Dass „Wir werden alle sterben“ binnen der nächsten Tage zur heimlichen Hymne einer Pandemie werden würde, die, wie oben beschrieben, nicht nur die Live Aktivitäten von Knorkator auf Eis legen würde, konnte damals noch niemand ahnen. Und dennoch hatte die überbordende Stimmung im Raum auch etwas vom Pfeifen im Walde. Doch damit sollte noch nicht Schluss sein. Schließlich gab es noch eine Runde Zugaben. Wenn ihr jemals vor der Verlegenheit stehen solltet, jemanden erklären zu müssen wer oder was zur Hölle Knorkator sind, wie wäre es damit: Das ist die Band, die mit „Zähne putzen, pullern und ab ins Bett“ den bestmöglichen Rausschmeißer im Repertoire hat und ihn gerade deshalb nicht als letzten Song im Zugabenblock verballert…

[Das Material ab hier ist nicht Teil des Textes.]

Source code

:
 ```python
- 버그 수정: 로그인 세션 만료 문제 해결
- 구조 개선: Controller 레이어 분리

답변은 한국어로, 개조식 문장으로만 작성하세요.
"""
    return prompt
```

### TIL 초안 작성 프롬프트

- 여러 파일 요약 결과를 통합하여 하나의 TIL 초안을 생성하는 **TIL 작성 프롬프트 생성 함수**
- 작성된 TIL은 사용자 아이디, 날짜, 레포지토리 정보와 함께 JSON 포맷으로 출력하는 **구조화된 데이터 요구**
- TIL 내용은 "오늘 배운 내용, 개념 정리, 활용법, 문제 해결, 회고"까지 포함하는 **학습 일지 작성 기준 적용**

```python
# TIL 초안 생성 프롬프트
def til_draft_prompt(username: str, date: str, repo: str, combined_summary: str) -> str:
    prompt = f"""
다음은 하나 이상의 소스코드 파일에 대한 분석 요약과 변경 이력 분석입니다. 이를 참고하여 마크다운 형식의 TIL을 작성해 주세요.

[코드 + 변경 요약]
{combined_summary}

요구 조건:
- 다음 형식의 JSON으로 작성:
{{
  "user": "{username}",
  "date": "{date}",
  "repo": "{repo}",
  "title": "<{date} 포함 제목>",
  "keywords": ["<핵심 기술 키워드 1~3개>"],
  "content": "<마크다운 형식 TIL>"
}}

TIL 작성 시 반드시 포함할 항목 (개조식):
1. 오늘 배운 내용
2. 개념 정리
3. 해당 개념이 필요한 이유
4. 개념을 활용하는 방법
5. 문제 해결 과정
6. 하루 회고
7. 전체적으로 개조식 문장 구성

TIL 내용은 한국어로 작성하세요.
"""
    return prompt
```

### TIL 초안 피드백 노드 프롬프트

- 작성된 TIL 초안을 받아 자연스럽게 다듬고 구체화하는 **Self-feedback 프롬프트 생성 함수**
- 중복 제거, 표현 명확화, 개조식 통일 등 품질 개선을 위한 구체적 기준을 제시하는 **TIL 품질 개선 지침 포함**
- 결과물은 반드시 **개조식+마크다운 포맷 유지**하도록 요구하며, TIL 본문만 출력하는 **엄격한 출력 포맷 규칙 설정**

Was bleibt denn nun vom auf unabsehbare Zeit letzten Konzertabend haften? Mal mindestens, dass Knorkator sich keinen Regeln unterwerfen und auf ihre Art ernsthaft albern sind. Merkwürdige Gestalten, die in einer Bühnendeko herumspringen, die an die Mini Playback Show erinnert und dabei in der Lage sind, eine Location bis in die letzte Reihe hinein in Bewegung zu versetzen. Ein Phänomen gewiss, dessen Wesen sich der Analyse entzieht und das deshalb eine unnachahmliche Anziehungskraft entfaltet. Gerne wieder. Wenn die Band Terminvorschläge braucht, ich bin gerne behilflich.